OBJECTIF A =>
Répondez à ces questions d'après l'extrait sur le litige salarial :
(i) À quelle somme le salaire mensuel de base a-t-il été réduit à compter de mars 2003 ?
(ii) Jusqu'à quel mois la prime compensatoire a-t-elle été allouée ?
(iii) À quelle date le salarié a-t-il adressé son courrier recommandé ?
OBJECTIF B =>
Rédigez la suite de l'extrait sur le litige salarial après sa dernière phrase.

TEXTE DU DOCUMENT =>
M. [Q] [C] reproche à la société BOUCHARD AGRICULTURE d'avoir, à compter du mois de mars 2003, réduit de manière discrétionnaire, son salaire mensuel de base à la somme de 1 525 € et de lui avoir alloué jusqu'au mois de décembre 2003 une prime compensatoire de 1 472.70 €. Le salarié fait valoir qu'en dépit de nombreuses demandes orales, il n'a pu obtenir la poursuite de la relation contractuelle de travail aux conditions initiales, que par courrier recommandé adressé le 13 mars 2010, il a dénoncé à l'employeur la réduction de son salaire de base depuis mars 2003 et il conteste l'argumentation de ce dernier selon laquelle il serait à l'origine de cette modification.

DONNÉES FOURNIES =>
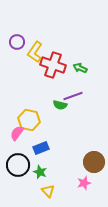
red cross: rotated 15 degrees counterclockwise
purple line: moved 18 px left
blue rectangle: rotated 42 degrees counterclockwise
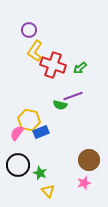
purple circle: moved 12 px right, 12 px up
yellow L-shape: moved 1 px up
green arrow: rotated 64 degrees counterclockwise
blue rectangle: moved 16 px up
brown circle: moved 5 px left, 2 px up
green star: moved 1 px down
==
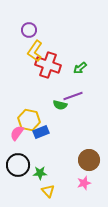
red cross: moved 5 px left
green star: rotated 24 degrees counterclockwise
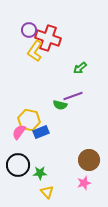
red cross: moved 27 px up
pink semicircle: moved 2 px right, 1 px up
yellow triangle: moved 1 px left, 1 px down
---
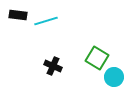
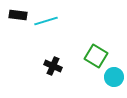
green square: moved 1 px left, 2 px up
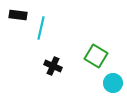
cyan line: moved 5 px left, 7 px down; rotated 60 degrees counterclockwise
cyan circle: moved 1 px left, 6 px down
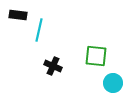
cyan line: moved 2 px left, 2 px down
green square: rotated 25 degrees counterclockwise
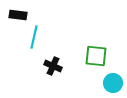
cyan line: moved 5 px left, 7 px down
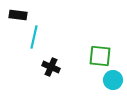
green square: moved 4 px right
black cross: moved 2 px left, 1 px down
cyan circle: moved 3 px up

RÉPONSE ATTENDUE A =>
(i) 1 525 €
(ii) Décembre 2003
(iii) Le 13 mars 2010

RÉPONSE ATTENDUE B =>
La société BOUCHARD AGRICULTURE fait valoir qu'à sa demande, M. [Q] [C] a bénéficié du statut VRP cadre à compter du mois de janvier 2003 avec un salaire fixe moins élevé et des commissions régulières plus importantes, alors même qu'il n'avait pas signé son contrat de travail initial du 2 avril 2002, qu'il n'a émis aucune réserve quant aux modalités et au montant de sa rémunération pendant sept ans et qu'il n'a contesté la modification du montant de son salaire de base que par courrier recommandé du 13 mars 2010. Elle estime que, du fait de la poursuite de la relation contractuelle de travail pendant sept ans, M. [Q] [C] a, par son comportement, manifesté son accord à la novation apportée dans les rapports contractuels et qu'il ne lui appartient plus de remettre en cause cette acceptation en saisissant la juridiction prud'homale près de huit ans après cette modification et cinq mois après avoir signé une rupture conventionnelle de son contrat de travail, n'incluant aucun rappel de salaire.

Toutefois, la modification du contrat de travail nécessite une acceptation expresse, claire et non équivoque du salarié, laquelle ne saurait résulter de la poursuite du travail aux nouvelles conditions et ne peut se déduire d'un acquiescement implicite.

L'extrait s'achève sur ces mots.